EXTRACTED TEXT
◆ ◆ ◆ ◆ ◆ ◆ ◆

23 That great Contemplative, instructed by the gift of Science, profoundly discerns all the needs of the human heart; she knows the unique value of art. That is why she has so protected it in the world. Even more, she has summoned it to the opus Dei, and she asks it to make precious ointments which she spreads over the head and feet of her Master. Ut quid perditio ista? murmur the philanthropists. She continues to embalm the body of her Beloved, whose death she proclaims every day, donec veniat.

24 Do you think that God, Who "is called Zealot," says Denis the Areopagite, "because He has love and zeal for all that is," is scornful of artists and of the fragile beauty which issues from their hands? Remember what He says of the men whom He Himself assigned to sacred art: "Behold, the Lord hath called by name Beseleel, the son of Uri, the son of Hur, of the tribe of Juda, and hath filled him with the spirit of God, with wisdom and understanding and knowledge and all learning to devise and to work in gold and silver and brass, and in engraving stones, and in carpenter's work. Whatsoever can be devised artificially He hath given in his heart: Ooliab also, the son of Achisameck of the tribe of Dan: both of them hath he instructed with wisdom, to do carpenter's work, and tapestry, and embroidery in blue and purple, and scarlet twice-dyed, and fine linen, and to weave all things, and to invent all new things."

25 We have already noted the general opposition between Art and Prudence. This opposition is further aggravated in the fine arts, by reason of the very transcendence of their object.

◆ ◆ ◆ ◆ ◆ ◆ ◆

EXTRACTED ENTRIES
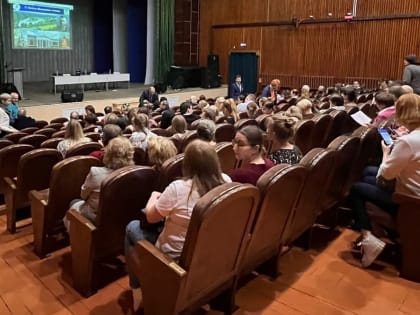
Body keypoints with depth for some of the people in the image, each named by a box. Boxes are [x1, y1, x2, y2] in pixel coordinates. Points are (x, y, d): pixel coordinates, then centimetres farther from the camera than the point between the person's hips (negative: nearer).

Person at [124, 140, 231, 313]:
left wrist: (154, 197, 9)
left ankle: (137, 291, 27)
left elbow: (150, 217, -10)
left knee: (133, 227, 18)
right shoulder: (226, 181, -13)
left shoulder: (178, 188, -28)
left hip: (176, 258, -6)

◆ ◆ ◆ ◆ ◆ ◆ ◆

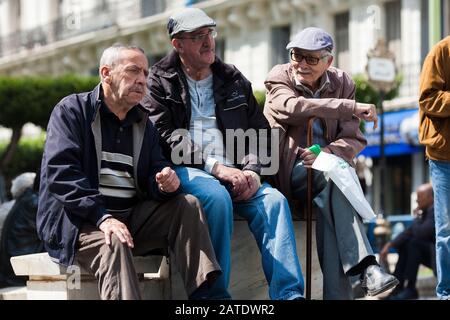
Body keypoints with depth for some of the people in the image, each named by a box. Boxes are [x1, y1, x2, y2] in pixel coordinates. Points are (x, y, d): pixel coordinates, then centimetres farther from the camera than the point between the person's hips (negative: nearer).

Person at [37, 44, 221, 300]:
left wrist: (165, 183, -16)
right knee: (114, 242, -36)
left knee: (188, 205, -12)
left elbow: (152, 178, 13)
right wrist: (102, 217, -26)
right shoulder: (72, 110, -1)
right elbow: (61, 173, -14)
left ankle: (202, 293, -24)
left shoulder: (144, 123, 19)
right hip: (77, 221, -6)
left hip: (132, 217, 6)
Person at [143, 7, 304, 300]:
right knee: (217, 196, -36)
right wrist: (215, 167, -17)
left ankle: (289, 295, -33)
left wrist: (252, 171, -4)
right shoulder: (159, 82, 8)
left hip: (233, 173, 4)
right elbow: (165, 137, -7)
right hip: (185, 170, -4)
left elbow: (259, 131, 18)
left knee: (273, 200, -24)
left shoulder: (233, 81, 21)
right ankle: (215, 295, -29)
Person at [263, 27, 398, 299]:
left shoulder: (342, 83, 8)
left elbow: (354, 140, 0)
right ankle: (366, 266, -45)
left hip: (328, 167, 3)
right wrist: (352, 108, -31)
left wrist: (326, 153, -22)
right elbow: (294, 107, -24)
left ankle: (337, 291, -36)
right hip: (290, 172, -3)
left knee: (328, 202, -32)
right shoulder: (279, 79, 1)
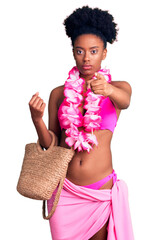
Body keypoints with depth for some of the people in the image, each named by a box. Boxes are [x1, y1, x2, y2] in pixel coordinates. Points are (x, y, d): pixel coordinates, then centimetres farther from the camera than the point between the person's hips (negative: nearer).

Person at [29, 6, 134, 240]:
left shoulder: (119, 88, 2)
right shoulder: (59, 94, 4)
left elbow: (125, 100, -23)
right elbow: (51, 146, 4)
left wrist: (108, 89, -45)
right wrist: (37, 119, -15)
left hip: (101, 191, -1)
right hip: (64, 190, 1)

◆ ◆ ◆ ◆ ◆ ◆ ◆

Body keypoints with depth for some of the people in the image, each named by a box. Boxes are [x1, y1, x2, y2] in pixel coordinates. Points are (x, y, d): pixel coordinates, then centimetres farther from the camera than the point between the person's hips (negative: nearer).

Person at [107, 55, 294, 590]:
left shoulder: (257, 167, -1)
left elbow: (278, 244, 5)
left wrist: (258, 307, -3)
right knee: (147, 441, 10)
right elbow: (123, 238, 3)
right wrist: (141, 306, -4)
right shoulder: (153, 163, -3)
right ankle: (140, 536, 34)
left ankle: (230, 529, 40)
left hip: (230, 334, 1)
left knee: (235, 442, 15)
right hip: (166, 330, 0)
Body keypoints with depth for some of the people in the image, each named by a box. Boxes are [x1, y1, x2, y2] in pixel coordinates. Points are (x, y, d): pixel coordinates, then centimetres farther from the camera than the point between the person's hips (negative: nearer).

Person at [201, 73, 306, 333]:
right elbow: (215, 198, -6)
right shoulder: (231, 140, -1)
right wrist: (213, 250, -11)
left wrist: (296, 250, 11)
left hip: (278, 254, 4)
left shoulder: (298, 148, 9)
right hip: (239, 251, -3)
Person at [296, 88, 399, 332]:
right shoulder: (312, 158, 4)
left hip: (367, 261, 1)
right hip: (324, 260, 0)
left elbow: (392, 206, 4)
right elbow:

◆ ◆ ◆ ◆ ◆ ◆ ◆

WORK INSTRUCTION
Decide whether each statement agrees with the passage on art, answering yes or no and quoting the deciding words. 1. Beseleel is said to be of the tribe of Juda. 2. Ooliab is called the son of Uri. 3. The opposition between Art and Prudence is said to be lessened in the fine arts.

SOLVED EXERCISE
1. Yes: "of the tribe of Juda"
2. No: "Ooliab also, the son of Achisameck of the tribe of Dan"
3. No: "This opposition is further aggravated in the fine arts"